整理してみると 4つが Sphinx でビルドできるようテストプロジェクトを配置しているだけでした。
4つともドメイン系の拡張なのでこれでよいのかもしれません。

3つ Sphinx と直接関わらないロジック部分のテストを行っています。
しかし、肝心の Sphinx との連携部分のテストが存在しないため、繋ぎの部分は検証されていないことになります。

最後の 4つが Sphinx 本体と結合して、実際にビルドを行うコードがあります。
feed は Sphinx 本体に含まれている util.py をコピーしたものを使ってテストを書いています。
plantuml と sadisplay、mockautodoc は FakeSphinx というクラスを作って結合をしています。
FakeSphinx は「reST 解釈後のノード」と「出力後のファイル」の 2パターンでテストが書けるようになっています。
同じ実装をつかっているので、どちらかが参考にしたのかもしれません。

というわけで、sphinx-contrib の中でもテストの書き方は統一的なものは存在しないようですね。

Sphinx 本体のテストを調べる

Sphinx 本体については、ややカオスな状況になっています。

Sphinx 本体には 17個の Sphinx 拡張が同梱されているのですが、
明示的にテストが書かれているものは 6つ(autodoc, autosummary, coverage, doctest, linkcode, intersphinx)で、
残り 11個についてはテストが用意 されていません。

これらについては、tests/util.py を利用したテストとなっています。
tests/util.py では @with_app デコレータを利用し、パラメータを切り替えながらテストできるようになっています。
ただ、パラメータが多くて複雑すぎることと、ほとんどのテストが tests/root/ ディレクトリのドキュメントをビルドするようになっているため、
tests/root/ ディレクトリの中身がすごいことになっているという問題があるようです。

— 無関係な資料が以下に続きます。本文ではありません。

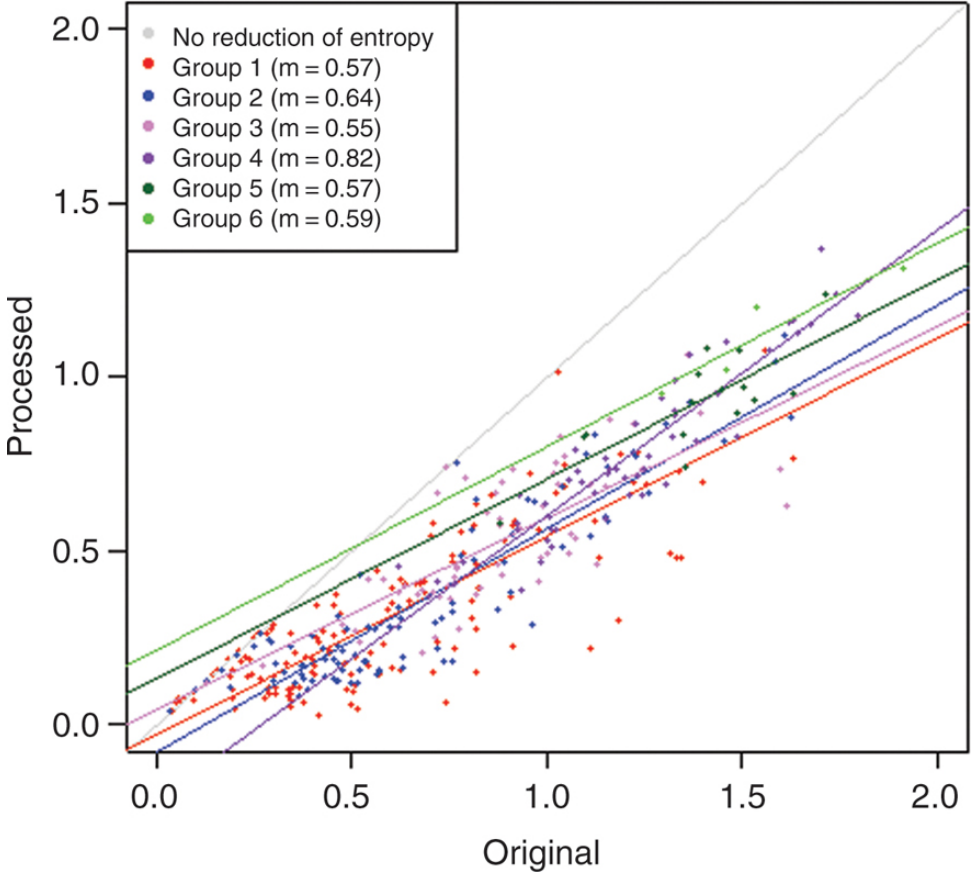
Figure 2: Comparison of S () for original and processed alignments. Each data point represents one miRNA family. Data are stratified into six groups of miRBase families depending on the number of members in the initial alignment (1: 2-10 pre-miRNAs, 139 families; 2: 11-20 pre-miRNAs, 92 families; 3: 21-40 pre-miRNAs, 57 families; 4: 41-100 pre-miRNAs, 52 families; 5: 101-200 pre-miRNAs, 15 families; 6: >200 pre-miRNAs, 4 families, indicating that the improvements in align- ment quality depends much more strongly on the entropy of the input alignment than on the number of sequences in the miRNA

また、detox を使ってテストを並列実行するために run.py でちょっとトリックを仕組んでいるとのことです。

util.py を使う?

util.py を使うことを検討したのですが、次の問題があります。

  • util.py は tests/ ディレクトリ内にあり、外から import することができない
    • いまのところコピーするしかない。
    • import できるようにしようよってイシューが立ち上がっている
    • Sphinx がテスト用に用意しているもので、インターフェースが変わらないという保証はない
  • tests/path.py に依存している
    • pathlib っぽい動きをするモジュール
    • これも path / subdir として join するようになっている…
  • 並列実行するのに向いていない
    • 出力ディレクトリが被ると、上書き/削除合戦になる
    • テスト終了時に出力ディレクトリを消すので、原因不明の失敗を起こしやすい
    • テストランナーの run.py をうまく取り込む必要がある
  • root/ ディレクトリが魔境になっている

結局どうしたのか

util.py を参考に、薄く Sphinx コアをラップするテストモジュールを作りました
取りあえず動くことをゴールにしたので、車輪の再発明かつ必要十分ではないという残念感漂うやつです。

@shimizukawa さんもこんなことを言ってるので、だれかなんとかして一緒にかんがえましょう。